Naturally the entrenched oligarchy was non-plussed by the whole idea.  Of 
course, wealth equals power and power equals money - money to buy the guns 
and soldiers to dispel Aristide.  It appears democracy is no match for 
unbridled wealth.  And unless Americans are willing to remain with it in 
Haiti until a great deal of economic and social parity is established, 
we're simply  looking  at a repeat of the past.

     If we take a more in depth view of the Haitian crisis, we may detect 
a microcosmic picture of the overall malaise which envelopes the world of 
the 90's, including the dilemma of democracy.  Alexis De Toqueville, a 
famous  French writer, upon touring the fledgling United States in the 
1840's, questioned whether the affairs of state could be successfully 
handled with power placed in the hands of the majority which consisted 
of comparatively uneducated masses, rather than the more capable 
intelligentsia. (Echoes of Plato several thousand years earlier)  There 
may have been some validity to De Toqueville's point.  However, Karl Marx,
a few years later may have been even closer to the point!  He seemed to 
feel that economic parity was the prime ingredient to the successful 
working of democracy.  Indeed, it may be readily observed that throughout 
the world there is a correlation between the economic status and the level 
of democracy operating in most countries.

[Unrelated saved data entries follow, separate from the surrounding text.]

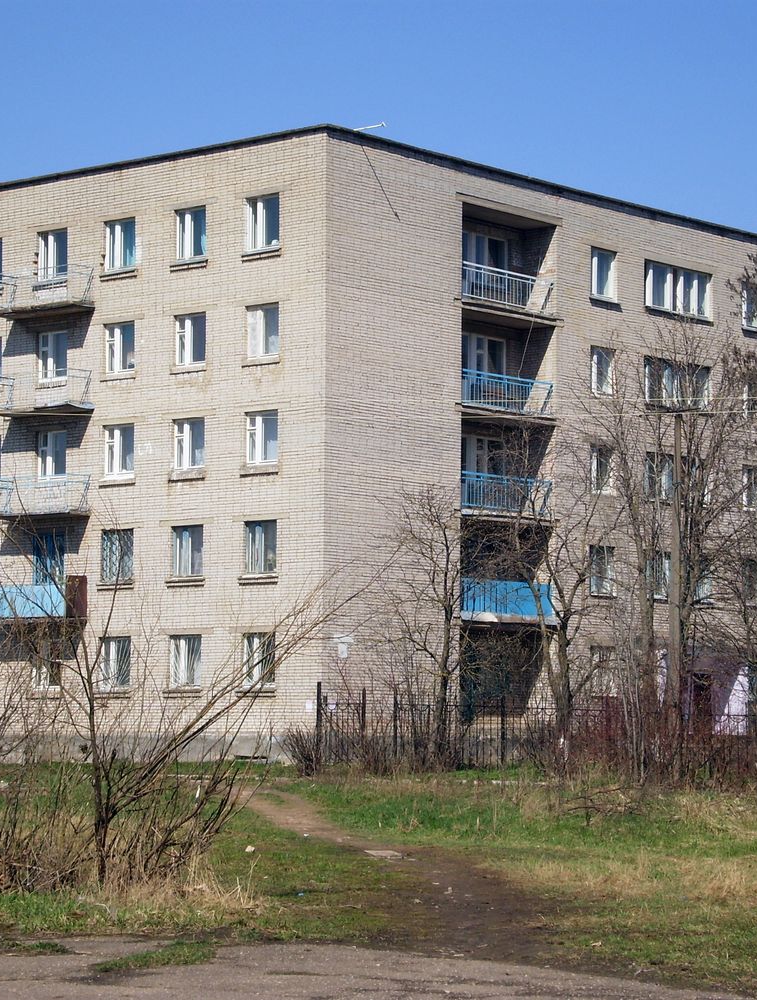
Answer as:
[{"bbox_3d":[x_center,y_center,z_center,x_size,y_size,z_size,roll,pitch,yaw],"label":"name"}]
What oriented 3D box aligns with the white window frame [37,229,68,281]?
[{"bbox_3d":[-8.632,-6.537,65.798,1.124,1.340,0.150,-4,-7,35],"label":"white window frame"}]

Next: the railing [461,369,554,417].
[{"bbox_3d":[3.366,-2.775,64.573,0.080,0.920,4.149,-3,-5,40],"label":"railing"}]

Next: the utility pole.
[{"bbox_3d":[6.567,2.032,54.502,0.260,8.069,0.260,0,-6,0],"label":"utility pole"}]

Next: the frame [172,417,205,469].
[{"bbox_3d":[-4.912,-1.441,63.938,1.120,1.400,0.120,-4,-6,37],"label":"frame"}]

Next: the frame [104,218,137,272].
[{"bbox_3d":[-6.681,-6.648,64.404,1.097,1.365,0.150,-4,-7,35],"label":"frame"}]

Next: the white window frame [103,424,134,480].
[{"bbox_3d":[-6.663,-1.256,63.850,1.106,1.382,0.150,-4,-7,35],"label":"white window frame"}]

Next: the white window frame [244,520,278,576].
[{"bbox_3d":[-2.821,1.208,60.118,1.120,1.370,0.130,-3,-5,40],"label":"white window frame"}]

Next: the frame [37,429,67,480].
[{"bbox_3d":[-8.556,-1.110,65.172,1.120,1.370,0.130,-3,-5,40],"label":"frame"}]

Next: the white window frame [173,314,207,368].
[{"bbox_3d":[-4.682,-3.990,62.072,1.120,1.370,0.130,-3,-5,40],"label":"white window frame"}]

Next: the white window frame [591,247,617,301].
[{"bbox_3d":[6.166,-6.210,68.035,0.150,1.411,1.153,-5,-8,45],"label":"white window frame"}]

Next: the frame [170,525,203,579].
[{"bbox_3d":[-4.920,1.332,63.674,1.120,1.400,0.120,-4,-6,37],"label":"frame"}]

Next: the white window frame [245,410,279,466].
[{"bbox_3d":[-2.838,-1.511,61.121,1.078,1.363,0.150,-4,-7,35],"label":"white window frame"}]

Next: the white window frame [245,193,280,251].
[{"bbox_3d":[-2.947,-7.100,63.037,1.120,1.400,0.120,-4,-6,37],"label":"white window frame"}]

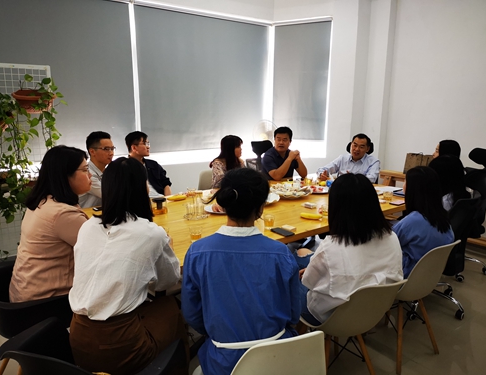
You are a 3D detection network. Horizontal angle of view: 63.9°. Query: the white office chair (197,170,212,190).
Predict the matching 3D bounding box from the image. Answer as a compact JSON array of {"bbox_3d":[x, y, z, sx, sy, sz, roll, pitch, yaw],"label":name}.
[{"bbox_3d":[-0.170,0.249,4.071,0.470,0.820,0.530,-9,15,-37],"label":"white office chair"}]

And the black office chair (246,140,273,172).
[{"bbox_3d":[0.330,0.030,4.351,0.640,1.130,0.640,-7,14,-31],"label":"black office chair"}]

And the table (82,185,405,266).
[{"bbox_3d":[0.204,0.489,3.110,2.550,0.750,1.370,-9,15,-35],"label":"table"}]

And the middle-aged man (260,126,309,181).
[{"bbox_3d":[0.420,0.008,4.122,0.540,1.270,0.760,-5,13,-24],"label":"middle-aged man"}]

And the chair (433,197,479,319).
[{"bbox_3d":[1.410,0.443,2.916,0.600,0.920,0.620,-9,15,-35],"label":"chair"}]

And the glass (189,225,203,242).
[{"bbox_3d":[-0.262,0.259,2.186,0.073,0.084,0.073,0,12,0],"label":"glass"}]

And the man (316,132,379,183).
[{"bbox_3d":[1.120,0.038,4.149,0.580,1.200,0.750,7,14,29],"label":"man"}]

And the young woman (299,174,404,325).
[{"bbox_3d":[0.440,0.486,2.066,0.480,1.190,0.720,-5,13,-24],"label":"young woman"}]

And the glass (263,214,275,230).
[{"bbox_3d":[0.164,0.212,2.408,0.071,0.083,0.071,0,12,0],"label":"glass"}]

     The history of Third World countries is replete with experiences 
similar to those experienced by the Haitians.   Whenever any type of 
revolution takes place with the goal of establishing a more equitable 
distribution of wealth between the impoverished and the rich, utilizing 
the well-intentioned establishment of a democratic structure, the outcome 
is generally failure.  This occurs primarily because the freedom of  
action allowable under  the democratic structure enables the more powerful 
rich to buy and bribe their way back to the more advantageous position.  
A dictatorship appears almost necessary to establish any measure of 
economic parity.  Of course, if this dictatorship sincerely attempts to 
raise the impoverished to a higher standard of living, it is inevitably 
viewed as a communistic menace by the capitalistic "Free World", which 
then engages in economic embargoes, boycotts, and perhaps even military 
intervention to restore the status quo.  And  if that ensuing dictatorship 
turns out to be simply self-serving, and insincere, (actually unlike the 
recent situation in Haiti) The "Free World" will generally decry the 
absence of democracy, but go on to make profitable industrial deals with 
the powers that rule.  All this, as one can see, bodes ill for the hope
of establishing a world climate of trust and cooperation needed to cope 
with the problem of world survival omnipresent in our future.  In fact, 
one might conclude that unless some concerted effort is made to restore a
measure of economic parity throughout the world, we stand doomed.